TASK BRIEF: Give the records as a two-column CSV with the columns item and result, starting with the line with "rock with designs" and going on through the end of the records. Use one row per record, with its text and its answer each in a single quoted field and line breaks turned into spaces.
START RECORDS SHOWN
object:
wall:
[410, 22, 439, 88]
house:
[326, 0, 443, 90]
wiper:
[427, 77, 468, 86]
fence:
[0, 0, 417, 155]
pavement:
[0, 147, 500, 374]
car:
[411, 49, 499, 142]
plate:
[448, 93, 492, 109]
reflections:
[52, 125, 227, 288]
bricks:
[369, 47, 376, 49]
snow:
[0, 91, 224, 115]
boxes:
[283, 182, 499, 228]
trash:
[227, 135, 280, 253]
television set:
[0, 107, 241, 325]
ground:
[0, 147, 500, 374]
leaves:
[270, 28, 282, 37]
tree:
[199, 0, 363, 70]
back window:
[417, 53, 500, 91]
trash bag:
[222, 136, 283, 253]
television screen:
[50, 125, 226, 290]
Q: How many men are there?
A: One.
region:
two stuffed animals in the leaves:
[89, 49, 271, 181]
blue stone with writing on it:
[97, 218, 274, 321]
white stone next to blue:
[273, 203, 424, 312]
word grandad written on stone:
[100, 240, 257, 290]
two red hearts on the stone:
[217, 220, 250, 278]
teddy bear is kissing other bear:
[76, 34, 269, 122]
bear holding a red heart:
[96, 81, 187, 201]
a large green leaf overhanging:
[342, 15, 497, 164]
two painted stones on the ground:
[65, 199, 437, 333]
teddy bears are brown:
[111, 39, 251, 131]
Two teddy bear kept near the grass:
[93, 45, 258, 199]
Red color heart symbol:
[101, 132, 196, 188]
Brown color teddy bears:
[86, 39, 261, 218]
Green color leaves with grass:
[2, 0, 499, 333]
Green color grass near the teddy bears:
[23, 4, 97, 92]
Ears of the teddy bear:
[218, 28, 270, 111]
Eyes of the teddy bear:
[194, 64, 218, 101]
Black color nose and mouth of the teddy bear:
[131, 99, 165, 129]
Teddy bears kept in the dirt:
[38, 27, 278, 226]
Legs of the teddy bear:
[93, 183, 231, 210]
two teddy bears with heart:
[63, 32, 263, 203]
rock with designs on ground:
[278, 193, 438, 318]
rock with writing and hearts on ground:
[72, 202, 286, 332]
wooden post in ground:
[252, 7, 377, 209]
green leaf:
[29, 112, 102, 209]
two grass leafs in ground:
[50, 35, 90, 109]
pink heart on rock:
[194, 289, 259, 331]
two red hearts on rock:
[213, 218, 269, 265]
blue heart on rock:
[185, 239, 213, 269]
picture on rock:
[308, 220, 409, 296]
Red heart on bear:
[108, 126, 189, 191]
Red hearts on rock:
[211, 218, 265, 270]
END RECORDS SHOWN
RESULT FOR THIS TASK:
item,result
"rock with designs on ground:","[278, 193, 438, 318]"
"rock with writing and hearts on ground:","[72, 202, 286, 332]"
"wooden post in ground:","[252, 7, 377, 209]"
"green leaf:","[29, 112, 102, 209]"
"two grass leafs in ground:","[50, 35, 90, 109]"
"pink heart on rock:","[194, 289, 259, 331]"
"two red hearts on rock:","[213, 218, 269, 265]"
"blue heart on rock:","[185, 239, 213, 269]"
"picture on rock:","[308, 220, 409, 296]"
"Red heart on bear:","[108, 126, 189, 191]"
"Red hearts on rock:","[211, 218, 265, 270]"